The David Newcomb comment tells the truth :
spring.cache.type=NONE
doesn't switch caching off, it prevents things
from being cached. i.e. it still adds 27 layers of AOP/interceptor
stack to your program, it's just that it doesn't do the caching. It
depends what he means by "turn it all off".
Using this option may fast up the application startup but could also have some overheads.

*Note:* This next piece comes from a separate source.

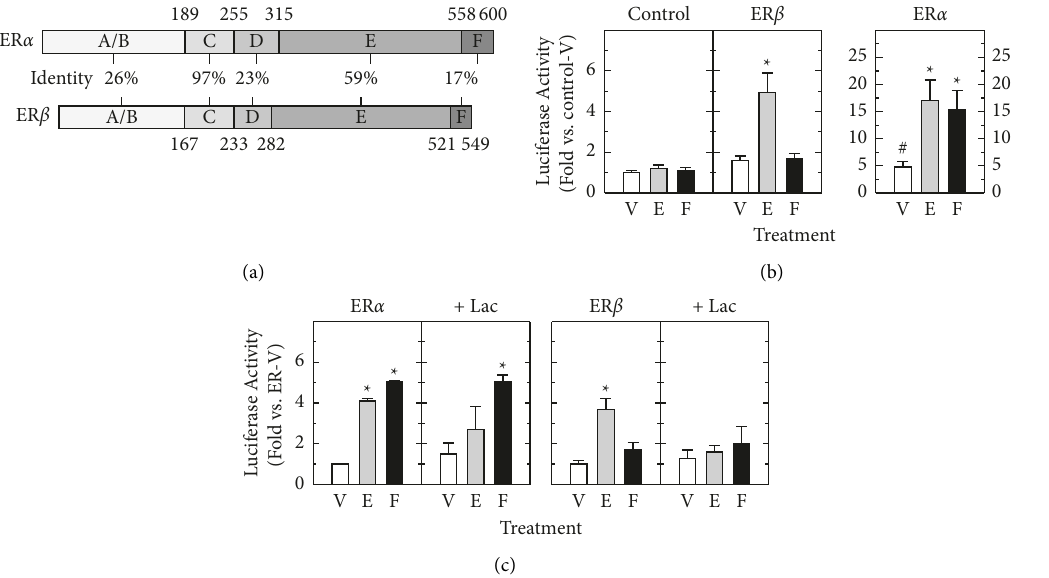
Figure 1: Forskolin increases ER α -, but not ER β -mediated transcription, and forskolin stimulation of ER α transactivation does not require the proteasome pathway. (a) The panel shows the domain organization and sequence homology of rat ER α and ER β . (b) HT22 cells were transiently transfected with pGL3-2ERE luciferase reporter (500ng) plus a control (pcDNA3.1), rat ER α , or ER β expression vector (10ng). These cells received the treatment of either vehicle (V), estradiol (E, 10nM), or forskolin (F, 1 μ M) for 24 h. Luciferase activity (mean ± SEM) was normalized and expressed as fold stimulation over the vehicle-treated controls (as 1 fold) from at least three independent experiments with triplicate samples. ∗ , P < 0 . 05 vs. vehicle-treated groups (V) with the same ER expression vector. # , P < 0 . 05 vs. vehicle-treated group with the empty expression vector (Control-V). (c) HT22 cells, transfected with pGL3-2ERE luciferase reporter plasmid (500 ng) plus a rat ER α or ER β expression vector (10ng), were pretreated with either vehicle or lactacystin (+Lac, 1 μ M), followed by vehicle (V), estradiol (E), or forskolin (F). Normalized luciferase data were expressed as the fold stimulation over vehicle-treated cells carrying the same ER construct (without lactacystin) (1 fold) and expressed as the mean ± SEM from three independent experiments performed in triplicate. ∗ , P < 0 . 05 vs. vehicle-treated groups (V) with the same ER expression vector (without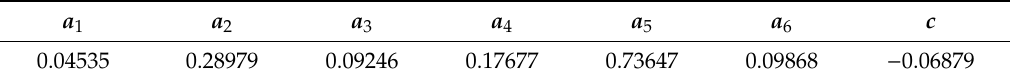
Table 5. Constants of the ROP empirical correlation (Equation (8)) for ANN models’ di ff erent transfer function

1)To disable completely the Spring Cache feature
Move the @EnableCaching
class in a dedicated configuration class that we will wrap with a @Profile
to enable it :
@Profile("!dev")
@EnableCaching
@Configuration
public class CachingConfiguration {}
Of course if you already have a Configuration
class that is enabled for all but the dev
environment, just reuse it :
@Profile("!dev")
//... any other annotation
@EnableCaching
@Configuration
public class NoDevConfiguration {}
2) Use a fake (noop) Cache manager
In some cases, activating @EnableCaching
by profile is not enough because some of your classes or some Spring dependencies of your app expect to retrieve from the Spring container a bean implementing the org.springframework.cache.CacheManager
interface.
In this case, the right way is using a fake implementation that will allow Spring to resolve all dependencies while the implementation of the CacheManager
is overhead free.
We could achieve it by playing with @Bean
and @Profile
:
import org.springframework.cache.support.NoOpCacheManager;
@Configuration
public class CacheManagerConfiguration {
@Bean
@Profile("!dev")
public CacheManager getRealCacheManager() {
return new CaffeineCacheManager();
// or any other implementation
// return new EhCacheCacheManager();
}
@Bean
@Profile("dev")
public CacheManager getNoOpCacheManager() {
return new NoOpCacheManager();
}
}
Or if it is more suitable, you can add the spring.cache.type=NONE
property that produces the same result as written in the M. Deinum answer.